In an exemplary embodiment of the present invention, the grid on the display is moved by shifting the grid corresponding to the aircraft latitude and longitude information, rotating the grid along a surface of the grid corresponding to the aircraft heading information, resizing the grid corresponding to aircraft altitude information, and tilting the grid corresponding to aircraft attitude information.

In an exemplary embodiment of the present invention, the grid overlaid with geographical references is displayed.

In an exemplary embodiment of the present invention, the aircraft heading information is displayed, the aircraft altitude information is displayed, and aircraft ground speed information is displayed. The aircraft ground speed information is determined by comparing the aircraft latitude and longitude information.

In an exemplary embodiment of the present invention, a user is allowed to preprogram a landing zone. The landing zone is displayed by highlighting or marking a section of the grid.

In an exemplary embodiment of the present invention, a landing zone is calculated by projection based on a rate of decent and a decelerating airspeed. The landing zone is displayed by highlighting or marking a section of the grid.

In an exemplary embodiment of the present invention, a user is allowed to preprogram a first landing zone. A second landing zone is calculated by projection based on aircraft movement. The first landing zone is displayed by highlighting or marking a corresponding section of the grid. The second landing zone is displayed by highlighting or marking a corresponding section of the grid.

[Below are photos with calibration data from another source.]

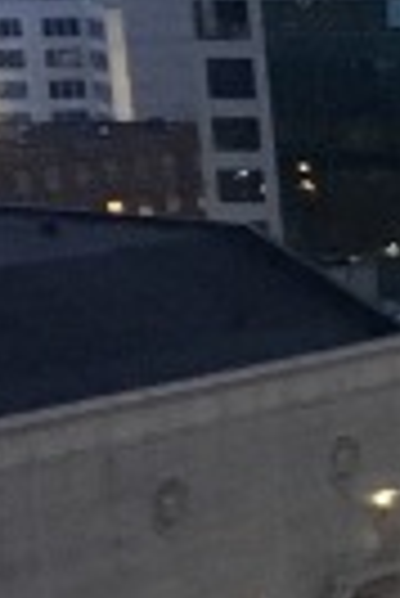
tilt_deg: -10.9
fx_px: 3856
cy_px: 607
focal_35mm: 232
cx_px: 1775
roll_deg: +1.7
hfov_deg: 5.1
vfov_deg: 8.8
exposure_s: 1/15
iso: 200
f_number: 2.2
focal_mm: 4.15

A brownout/obscured landing system is provided including a processor, a display coupled to the processor, and a memory operably coupled to the processor. The memory has program instructions stored therein. The processor is operable to execute the program instructions. The program instructions include instructions for receiving data indicating aircraft position, instructions for displaying a three dimensional perspective grid on the display, and instructions for moving the grid on the display in response to the aircraft position.

In an exemplary embodiment of the present invention, the instructions for receiving data indicating aircraft position includes instructions for receiving aircraft latitude and longitude information through a Global Positioning System, instructions for receiving aircraft heading information, instructions for receiving aircraft altitude information, and instructions for receiving aircraft attitude information.

In an exemplary embodiment of the present invention, the instructions for moving the grid on the display includes instructions for shifting the grid corresponding to the aircraft latitude and longitude information, instructions for rotating the grid along a surface of the grid corresponding to the aircraft heading information, instructions for resizing the grid corresponding to aircraft altitude information, and instructions for tilting the grid corresponding to aircraft tilt information.

In an exemplary embodiment of the present invention, the program instructions further include instructions for displaying the grid overlaid with geographical references.

In an exemplary embodiment of the present invention, the program instructions further include instructions for displaying the aircraft heading information, instructions for displaying the aircraft altitude information, and instructions for displaying aircraft ground speed information. The aircraft ground speed information is determined by comparing the aircraft latitude and longitude information.

In an exemplary embodiment of the present invention, the program instructions further include instructions for allowing a user to preprogram a landing zone, and instructions for displaying the landing zone by highlighting or marking a section of the grid.

In an exemplary embodiment of the present invention, the program instructions further include instructions for calculating a landing zone by projection based on a rate of decent and a decelerating airspeed, and instructions for displaying the landing zone by highlighting or marking a section of the grid.